BEGIN Provided passage
Bringing up kids ignorant to religion makes them easy pawns for doomsday evangelists and other weirdos. I would not encourage fundamentalism and dogmatism. I see a study of religions, from the beginning of each, how it came to be, who is Buddha, Mohamed, Hare Krisha, the seven faces of Lord Vishnu, Jesus and who these people are to their respective religions, what their significance is. We would discuss The Order, Jihads, Reincarnation, Papacy, Pilgrimism , the crusaders.

What many religions try to  do is to get people who practice some other religion, to quit and join their religion. This is called "converting" someone to your religion. When you think about what these religious people believe -- for example, Christians, who believe that if you don't believe in Jesus, you will burn in hell forever after you die -- you can understand why trying to "convert" others to Christianity seems like the right thing to do, to them: they feel that, if they do not get you to convert, you are going to be sorry after you die, so they feel it's for your own good that you should become a Christian too. The problem is that some people get so excited about converting others, that they end up doing things that are unfair, like making people believe that if someone is a Pagan who worships older gods, they are really a Devil worshipper, and evil (when really, the Wiccan religion, being an Earth-loving religion, is actually quite a gentle belief system).

I like Buddhism - Buddhism is the only one I know of that will actually let you practice whatever religion you are now, and Buddhism, at the same time. This is because the Buddha taught that his followers should not just accept what others say and believe, letting everything rest on "faith" -- but they should study and consider and try things, and when they find what they believe to be true and right and they can see from watching those who are wise that it is true, and right, then they should follow that path.

I want to encourage critical thinking. which does not only apply to religion, but to life in general. I used to have a problem with the fact that my boyfriend (now ex) is an atheist. Until i got it that atheists don't attempt to base their values and principles on the commands of any gods — nor is such a foundation necessary. Atheists may rely upon any number of different foundations for morality, but a common one will be empathy for other human beings - which is shared across all religions.

Empathy for other human beings is hugely superior to basing morality on the alleged commands of an alleged deity/ religion because if a child merely learns to obey orders, then he /she won't learn enough about how to reason out moral dilemmas in new situations — a vital skill given how technologies such as the biological sciences and discoveries  keep advancing and creating new explorable  possibilities for us. Empathy, never ceases to be dominant and is always crucial when it comes to evaluating new dilemmas.
END Provided passage
## Required work
[a] Summarize the passage on teaching children about religion in two sentences.
[b] Reproduce word for word the part of the passage on teaching children about religion starting with "Bringing up kids" and going on through "Pilgrimism , the crusaders.".
BEGIN Data excerpts
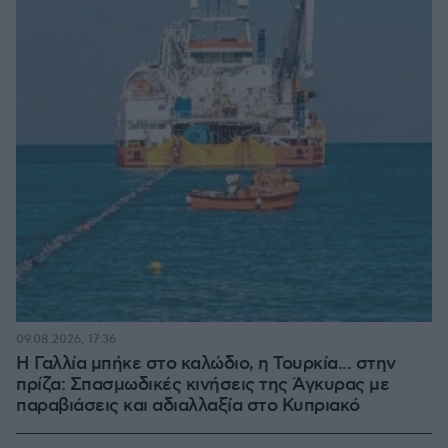
09.08.2026, 17:36
Η Γαλλία μπήκε στο καλώδιο, η Τουρκία... στην
πρίζα: Σπασμωδικές κινήσεις της Άγκυρας με
παραβιάσεις και αδιαλλαξία στο Κυπριακό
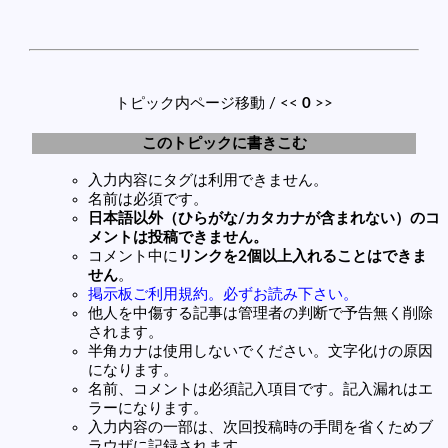
トピック内ページ移動 / <<
0
>>
このトピックに書きこむ
入力内容にタグは利用できません。
名前は必須です。
日本語以外（ひらがな/カタカナが含まれない）のコ
メントは投稿できません。
コメント中に
リンクを2個以上入れることはできま
せん
。
掲示板ご利用規約。必ずお読み下さい。
他人を中傷する記事は管理者の判断で予告無く削除
されます。
半角カナは使用しないでください。文字化けの原因
になります。
名前、コメントは必須記入項目です。記入漏れはエ
ラーになります。
入力内容の一部は、次回投稿時の手間を省くためブ
ラウザに記録されます。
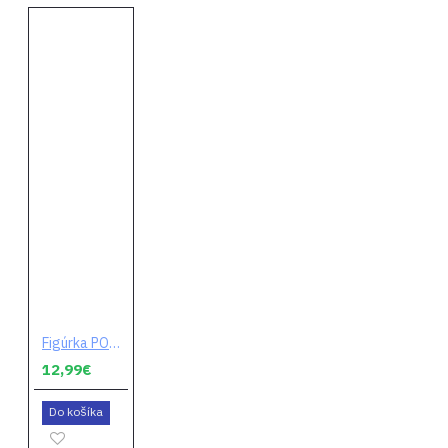
Figúrka POP! Fortnite - Moonwalker
12,99€
Do košíka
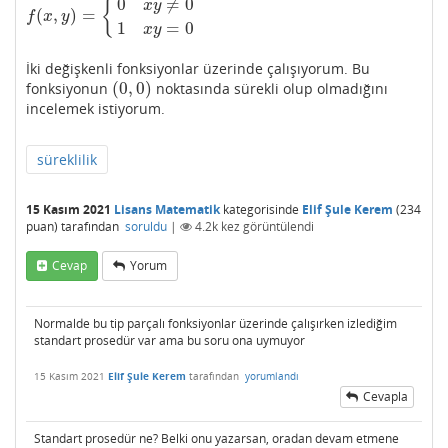
0
≠
0
{
x
y
(
,
)
=
f
(
x
,
y
)
=
{
0
x
y
≠
0
1
x
y
=
0
f
x
y
1
=
0
x
y
İki değişkenli fonksiyonlar üzerinde çalışıyorum. Bu
(
0
,
0
)
fonksiyonun
noktasında sürekli olup olmadığını
(
0
,
0
)
incelemek istiyorum.
süreklilik
15 Kasım 2021
Lisans Matematik
kategorisinde
Elif Şule Kerem
(
234
puan)
tarafından
soruldu
|
4.2k
kez görüntülendi
Cevap
Yorum
Normalde bu tip parçalı fonksiyonlar üzerinde çalışırken izlediğim
standart prosedür var ama bu soru ona uymuyor
15 Kasım 2021
Elif Şule Kerem
tarafından
yorumlandı
Cevapla
Standart prosedür ne? Belki onu yazarsan, oradan devam etmene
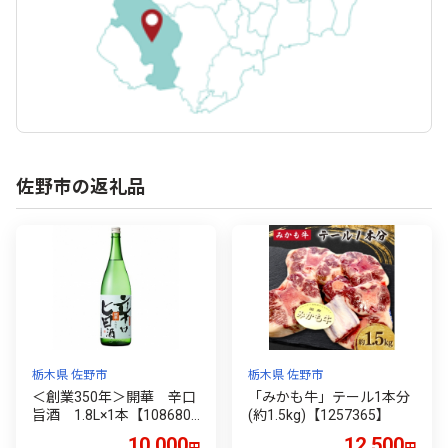
佐野市の返礼品
栃木県 佐野市
栃木県 佐野市
＜創業350年＞開華 辛口
「みかも牛」テール1本分
旨酒 1.8L×1本【108680
(約1.5kg)【1257365】
8】
10,000
12,500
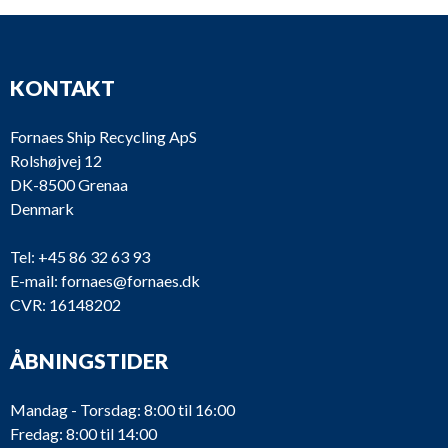
KONTAKT
Fornaes Ship Recycling ApS
Rolshøjvej 12
DK-8500 Grenaa
Denmark
Tel:
+45 86 32 63 93
E-mail:
fornaes@fornaes.dk
CVR: 16148202
ÅBNINGSTIDER
Mandag - Torsdag: 8:00 til 16:00
Fredag: 8:00 til 14:00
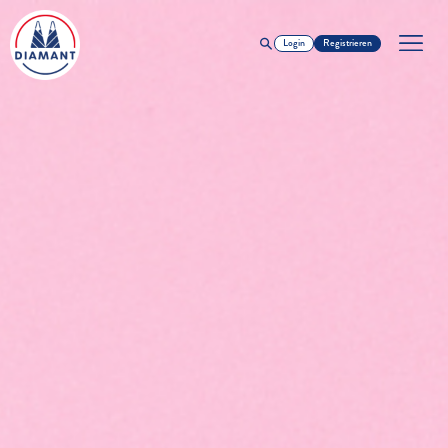
Login
Registrieren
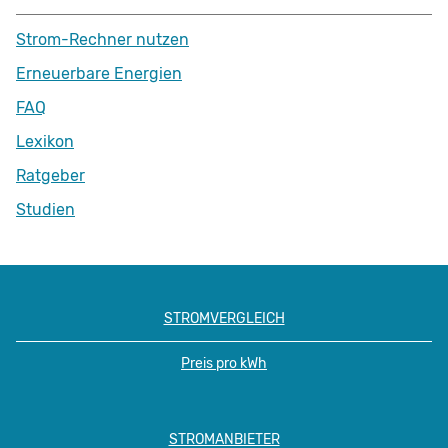
Strom-Rechner nutzen
Erneuerbare Energien
FAQ
Lexikon
Ratgeber
Studien
STROMVERGLEICH
Preis pro kWh
STROMANBIETER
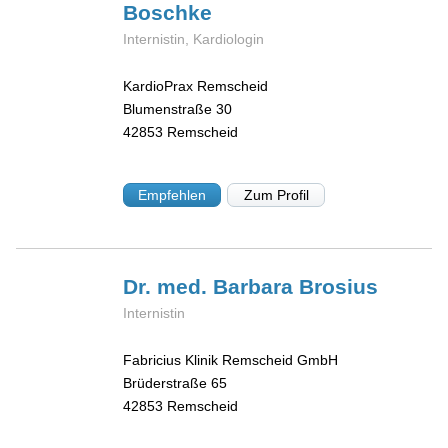
Boschke
Internistin, Kardiologin
KardioPrax Remscheid
Blumenstraße 30
42853
Remscheid
Empfehlen
Zum Profil
Dr. med. Barbara
Brosius
Internistin
Fabricius Klinik Remscheid GmbH
Brüderstraße 65
42853
Remscheid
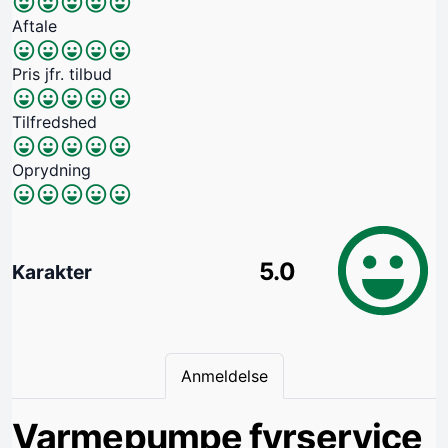
Aftale
Pris jfr. tilbud
Tilfredshed
Oprydning
5.0
Karakter
Anmeldelse
Varmepumpe fyrservice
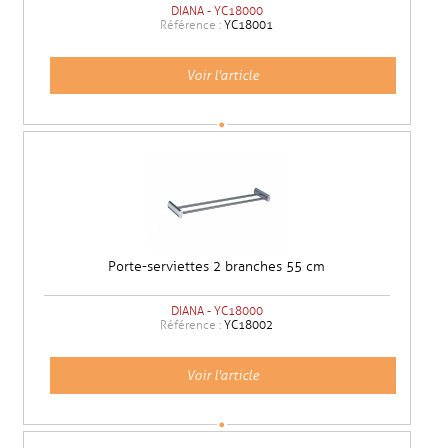
DIANA - YC18000
Référence :
YC18001
Voir l'article
Porte-serviettes 2 branches 55 cm
DIANA - YC18000
Référence :
YC18002
Voir l'article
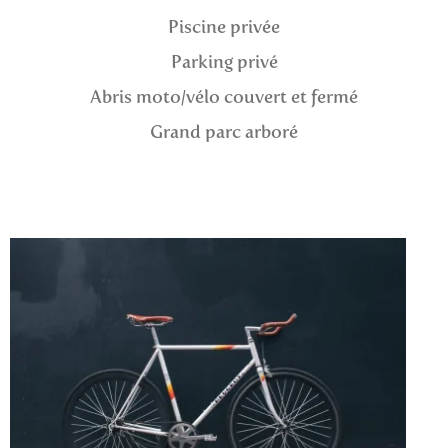
Piscine privée
Parking privé
Abris moto/vélo couvert et fermé
Grand parc arboré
END Data excerpts
## Expected results
[a] The writer argues that children raised ignorant of religion become easy targets for doomsday evangelists and proposes studying how various religions began and who their key figures are, without encouraging fundamentalism. The writer also notes that zeal for converting others can lead to unfair treatment, favors Buddhism for urging study rather than blind faith, and wants to encourage critical thinking, holding that empathy is a better basis for morality than obeying a deity's alleged commands because it helps a child reason through new dilemmas.

[b]
Bringing up kids ignorant to religion makes them easy pawns for doomsday evangelists and other weirdos. I would not encourage fundamentalism and dogmatism. I see a study of religions, from the beginning of each, how it came to be, who is Buddha, Mohamed, Hare Krisha, the seven faces of Lord Vishnu, Jesus and who these people are to their respective religions, what their significance is. We would discuss The Order, Jihads, Reincarnation, Papacy, Pilgrimism , the crusaders.